How to explore the infant’s experience within the family
Exploring the infant’s experience requires attention to the baby’s cues, relationships and caregiving environment. This broader lens can guide the history, observation of infant–carer interactions, therapeutic interventions and multidisciplinary collaboration.
History
It is helpful to gain an understanding of the family and community surrounding the baby. Several factors may affect the infant–carer relationship and should be explored:
- carer wellbeing
– carer mental health history
– current mental health status of carers, with particular consideration of postnatal depression
– carer experience of being unable to soothe the infant, which may contribute to distress; and is strongly associated with postpartum depressed mood40
– significant psychological or medical stress before, during or after pregnancy, including unexpected hospitalisations or separations
– carers’ experiences of their own childhood and expectations of taking on a parenting role - pregnancy, birth and infant history
– previous pregnancy or neonatal complications, including miscarriage or neonatal loss
– potentially painful or harmful investigations or treatments experienced by the baby - family safety, resources and support
– exposure to family violence
– poverty or socioeconomic hardship
– adequacy of the family’s resources to meet the baby’s needs
– access to supportive family and friends
– family connections to community and culture
– other social and cultural influences - professional input and explanatory models
– professional supports already involved
– number of healthcare professionals or other experts seen before this appointment
– conflicts in advice given
– importance placed by the family on finding a ‘medical cause’ or ‘answer’ to the problem.
The Edinburgh Postnatal Depression Scale is a simple screening tool used to identify symptoms of postnatal depression and anxiety in male and female carers.41,42 All carers should be screened. Translations are available at https://www. healthtranslations.vic.gov.au/resources/edinburgh-postnatal-depression-scale-epds.
Exploring these aspects of the history gives insight into the baby and family’s journey before the consultation. In highly distressed families, the baby is often forgotten or lost among concerns about carer mental health, family violence, safety or the pursuit of a medical diagnosis. Identifying contributing factors can help direct management to reduce stress on the family system and shift the focus back to the baby.
Observation and therapeutic interventions
The focus of the consultation is to gain a better understanding of the baby’s unique strengths, preferences and communication, and to strengthen the infant–carer relationship. This can be achieved by approaching the consultation with curiosity and kindness and without judgement. The family has likely received conflicting advice, including misinformation from social media, well-meaning friends and family members, and sometimes healthcare professionals. Families are trying their best but may be overwhelmed, confused or misguided in their understanding of what is happening for their baby.

══════════

** Assignment 1 **
In the text on exploring the infant's experience within the family, what is the Edinburgh Postnatal Depression Scale used for?
** Assignment 2 **
Write a continuation of the text on exploring the infant's experience within the family, starting after its final sentence.

** Given entries **
══════════

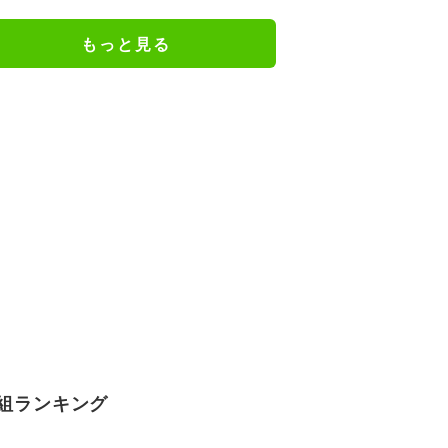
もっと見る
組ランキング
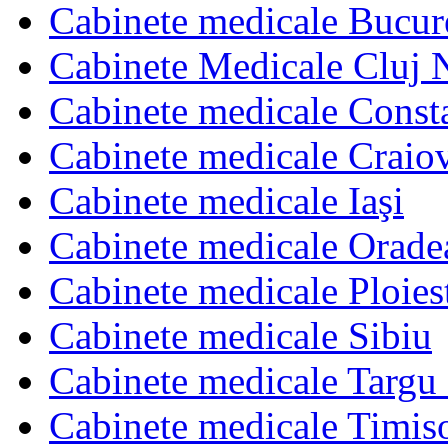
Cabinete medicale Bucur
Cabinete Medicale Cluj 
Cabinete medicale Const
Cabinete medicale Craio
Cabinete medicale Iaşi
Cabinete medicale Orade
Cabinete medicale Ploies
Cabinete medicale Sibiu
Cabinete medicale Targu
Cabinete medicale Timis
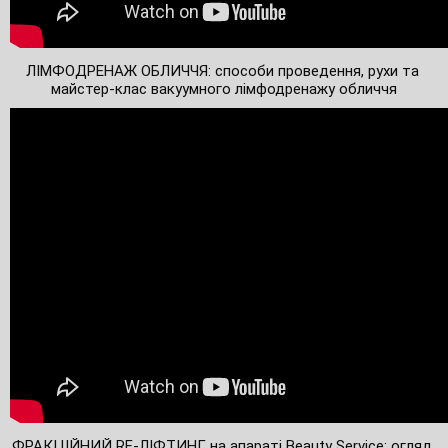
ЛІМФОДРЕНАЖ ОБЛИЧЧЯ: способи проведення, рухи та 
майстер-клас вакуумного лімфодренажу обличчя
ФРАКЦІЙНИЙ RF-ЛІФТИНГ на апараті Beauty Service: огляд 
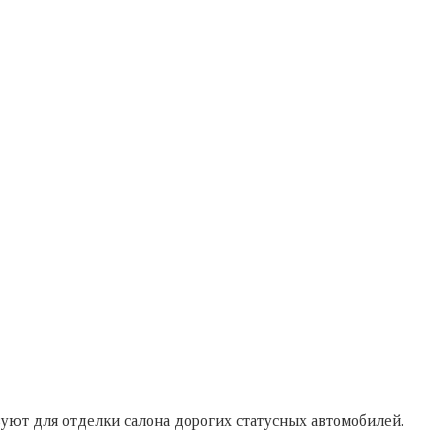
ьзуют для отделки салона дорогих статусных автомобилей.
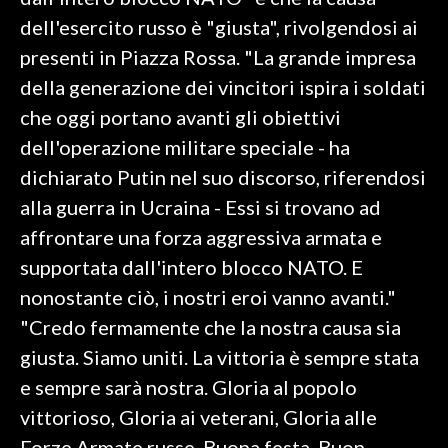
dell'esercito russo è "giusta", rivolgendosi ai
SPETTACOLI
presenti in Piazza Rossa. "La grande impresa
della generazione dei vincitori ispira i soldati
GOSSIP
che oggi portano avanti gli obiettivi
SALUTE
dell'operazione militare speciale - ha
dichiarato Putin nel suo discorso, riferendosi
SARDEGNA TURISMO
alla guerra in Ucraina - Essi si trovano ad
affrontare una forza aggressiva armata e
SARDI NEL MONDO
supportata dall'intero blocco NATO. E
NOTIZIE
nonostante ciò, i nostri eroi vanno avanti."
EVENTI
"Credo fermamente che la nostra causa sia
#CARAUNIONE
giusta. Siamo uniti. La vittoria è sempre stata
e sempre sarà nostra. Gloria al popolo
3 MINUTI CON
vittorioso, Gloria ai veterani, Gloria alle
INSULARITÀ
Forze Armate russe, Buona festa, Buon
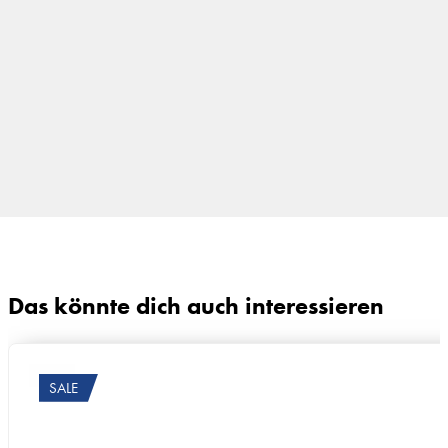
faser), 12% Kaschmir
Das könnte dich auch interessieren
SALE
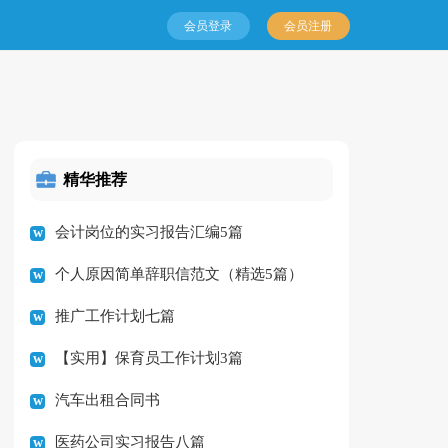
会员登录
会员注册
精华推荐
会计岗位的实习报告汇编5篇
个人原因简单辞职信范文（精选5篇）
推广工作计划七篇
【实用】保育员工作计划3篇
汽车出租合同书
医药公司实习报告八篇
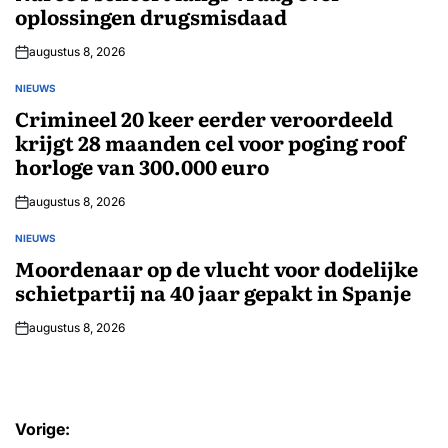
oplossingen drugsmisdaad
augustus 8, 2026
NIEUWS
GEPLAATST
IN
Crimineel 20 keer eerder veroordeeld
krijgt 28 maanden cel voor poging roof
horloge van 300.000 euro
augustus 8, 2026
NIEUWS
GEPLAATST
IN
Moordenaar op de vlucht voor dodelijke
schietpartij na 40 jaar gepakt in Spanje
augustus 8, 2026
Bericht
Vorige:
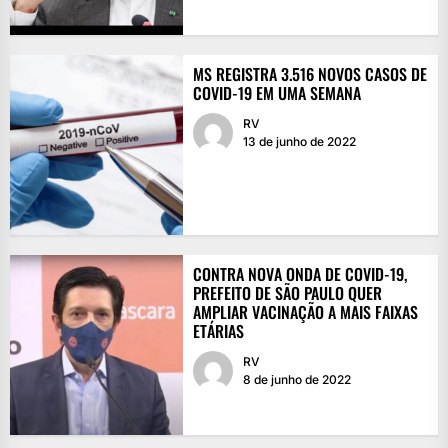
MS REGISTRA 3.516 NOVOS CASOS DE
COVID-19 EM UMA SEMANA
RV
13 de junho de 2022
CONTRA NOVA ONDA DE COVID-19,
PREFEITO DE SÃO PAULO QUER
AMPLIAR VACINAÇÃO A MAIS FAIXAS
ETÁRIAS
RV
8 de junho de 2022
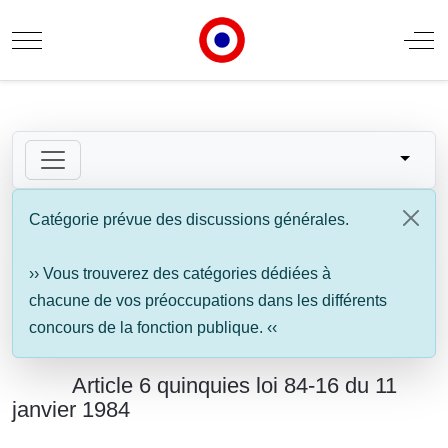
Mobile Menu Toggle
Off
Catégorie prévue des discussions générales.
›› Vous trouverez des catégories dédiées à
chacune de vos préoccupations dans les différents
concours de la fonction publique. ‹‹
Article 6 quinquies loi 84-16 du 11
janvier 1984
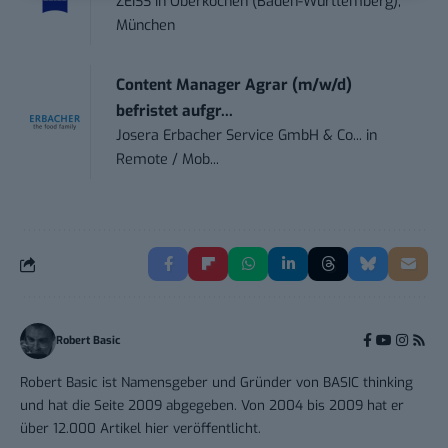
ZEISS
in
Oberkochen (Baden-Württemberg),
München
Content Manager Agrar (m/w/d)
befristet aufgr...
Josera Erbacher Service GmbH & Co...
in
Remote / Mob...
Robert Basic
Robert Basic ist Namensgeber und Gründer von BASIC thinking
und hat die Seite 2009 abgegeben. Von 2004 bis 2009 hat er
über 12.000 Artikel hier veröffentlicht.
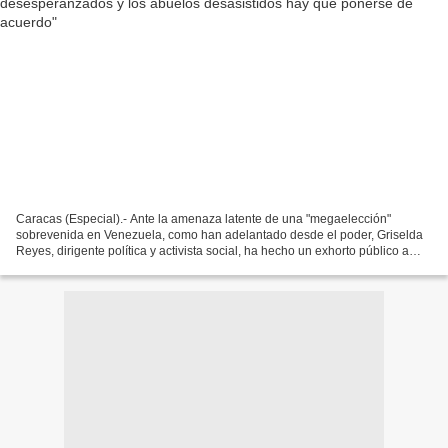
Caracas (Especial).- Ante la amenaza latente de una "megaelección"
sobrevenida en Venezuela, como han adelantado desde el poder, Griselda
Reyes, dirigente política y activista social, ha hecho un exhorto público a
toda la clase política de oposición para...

══════════

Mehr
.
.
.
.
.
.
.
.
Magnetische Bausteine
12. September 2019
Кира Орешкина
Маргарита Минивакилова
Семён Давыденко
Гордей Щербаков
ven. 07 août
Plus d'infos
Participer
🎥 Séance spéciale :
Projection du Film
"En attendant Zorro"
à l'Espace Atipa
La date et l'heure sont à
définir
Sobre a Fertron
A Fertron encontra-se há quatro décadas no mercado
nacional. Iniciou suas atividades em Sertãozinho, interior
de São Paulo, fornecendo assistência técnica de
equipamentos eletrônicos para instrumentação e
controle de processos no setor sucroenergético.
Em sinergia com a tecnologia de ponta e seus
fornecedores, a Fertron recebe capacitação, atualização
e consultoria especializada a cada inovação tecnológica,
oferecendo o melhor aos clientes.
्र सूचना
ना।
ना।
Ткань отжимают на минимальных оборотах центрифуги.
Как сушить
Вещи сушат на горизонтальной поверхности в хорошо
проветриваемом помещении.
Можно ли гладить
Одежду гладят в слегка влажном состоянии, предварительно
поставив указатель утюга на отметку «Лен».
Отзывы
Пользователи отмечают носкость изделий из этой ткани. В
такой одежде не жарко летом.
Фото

══════════

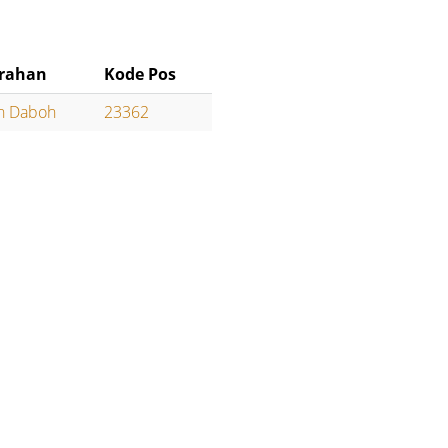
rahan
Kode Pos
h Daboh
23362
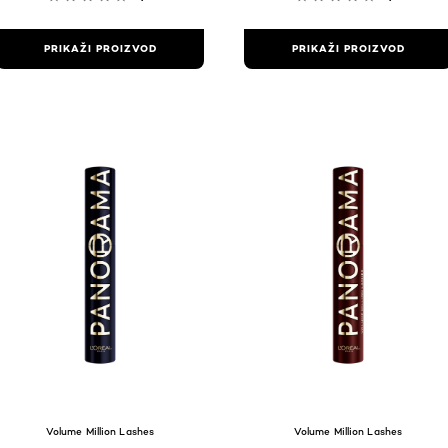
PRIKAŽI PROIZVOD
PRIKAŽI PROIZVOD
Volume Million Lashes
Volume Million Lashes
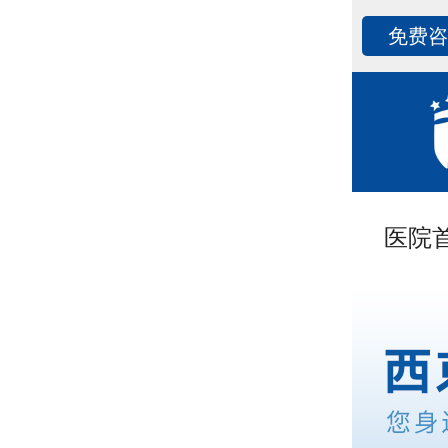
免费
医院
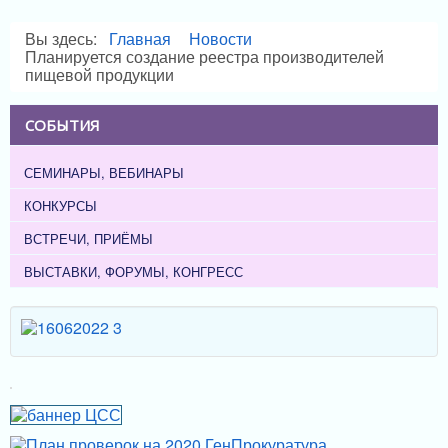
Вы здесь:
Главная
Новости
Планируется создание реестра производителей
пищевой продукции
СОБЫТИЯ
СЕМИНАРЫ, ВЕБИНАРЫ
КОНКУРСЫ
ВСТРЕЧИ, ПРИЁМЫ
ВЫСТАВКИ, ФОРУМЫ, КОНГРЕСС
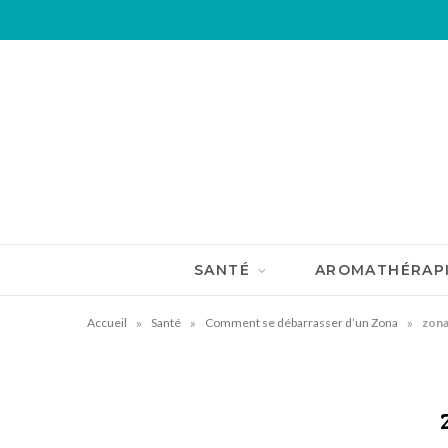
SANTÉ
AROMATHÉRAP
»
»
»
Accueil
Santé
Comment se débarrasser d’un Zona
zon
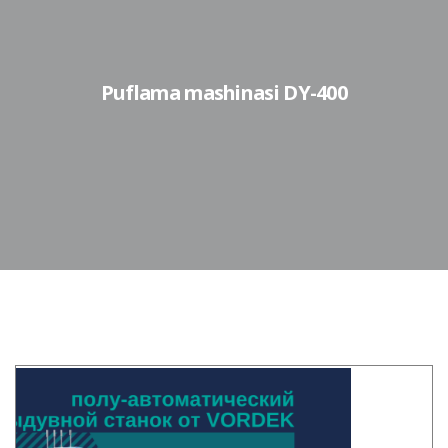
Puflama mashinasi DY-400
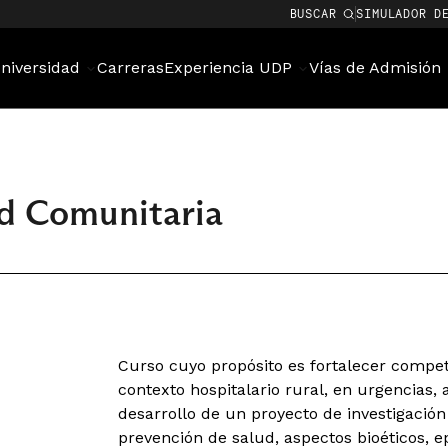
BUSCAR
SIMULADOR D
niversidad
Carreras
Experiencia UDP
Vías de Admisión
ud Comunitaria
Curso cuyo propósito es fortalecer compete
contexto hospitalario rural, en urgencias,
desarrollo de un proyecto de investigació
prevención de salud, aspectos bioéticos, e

══════════

** Answer 1 **
It is a simple screening tool used to identify symptoms of postnatal depression and anxiety in male and female carers.

** Answer 2 **
Active listening is essential. The clinician should create space for the family to share their experience and express their priorities for their child. During the consultation, positive infant–carer interactions should be highlighted and encouraged. The clinician can observe the interaction between the baby and carer, and comment when the baby shows that they are enjoying the experience. These moments are termed Shared Pleasure and are defined as high-intensity positive interactions. Longer moments of Shared Pleasure between the infant and carer promote positive psychological development and protect against the effects of parental psychopathology.43-45 These observations can also bring the carer’s attention to the baby’s unique skills, capacity and developmental progress.
The clinician should recognise and name the carer’s strengths as a parent. This includes identifying skills the carer brings to their role as a parent and highlighting these when they are demonstrated in the consultation. This may also be an opportunity for the carer to reflect on experiences that have shaped their strengths and worries in the parenting role.
It can be helpful to slow things down, tolerate and sit with the emotional experiences in the room, and practise ‘calm in the chaos’ by avoiding becoming heightened when the baby, carer or both become distressed. Slowing things down and demonstrating an ability to acknowledge the strong emotions in the consultation can help the family and infant feel contained. Showing the carer that the clinician can hold hope for their situation, even when they may feel hopeless, can be powerful.
Parental concern should be validated so that carers feel heard and believed. Although the baby may not have a medical cause for their unsettledness, caring for an unsettled baby is emotionally and physically exhausting and can take a serious toll on the carers’ mental health. It is helpful to let them know that it was important they arranged for an appointment with you and that they and their baby will be supported through this challenging time.
The consultation can also be used to explore the carers’ sense of their baby. The challenge of caring for an unsettled baby, together with parental fatigue, can overshadow the valuable first few weeks and months when the family and baby are getting to know each other. Time during the appointment can be used to look together and explore who the baby is, what they like and dislike and what the family has learned about the infant’s personality. The consultation can also provide an opportunity to observe the interaction between the baby and carer, as well as taking the opportunity to meet with the baby as a person.46 Some examples of these interactions are shown in Figure 2.
The clinician can bring the baby back to the centre of care by being curious about the baby’s experience and wondering about the baby. Asking, ‘I wonder what this must feel like for your baby?’ can help highlight the baby’s experience. It may also be useful to ask whether the carers can identify anything that helps their baby. A carer’s capacity to understand the breadth of their child’s internal experience is termed Parental Reflective Functioning.47 High Parental Reflective Functioning improves the infant–carer interaction, as well as carer and infant wellbeing.48
Clinicians should also reflect on how they feel during the consultation. Clinicians working with unsettled infants often encounter vulnerable families, complexity and intergenerational trauma. These dynamics can bring up unexpected and challenging feelings and behaviours in families and clinicians alike, which can be difficult to address in a busy clinic. Identifying when and why these feelings arise can give crucial insight into what it may feel like to be parented in that family.49
Reflective supervision should also be considered. Reflective supervision is the regular collaboration between treating clinicians and an infant mental health practitioner, creating a safe place to explore thoughts and feelings that arise when working with complex families. This can sharpen clinicians’ reflective skills to help them understand the inner experiences of infants and carers, and provide a space where the clinician feels safe and supported.50 Reflective supervision can be accessed through several organisations, including the Balint Society of Australia and New Zealand (https://balintanz.org/).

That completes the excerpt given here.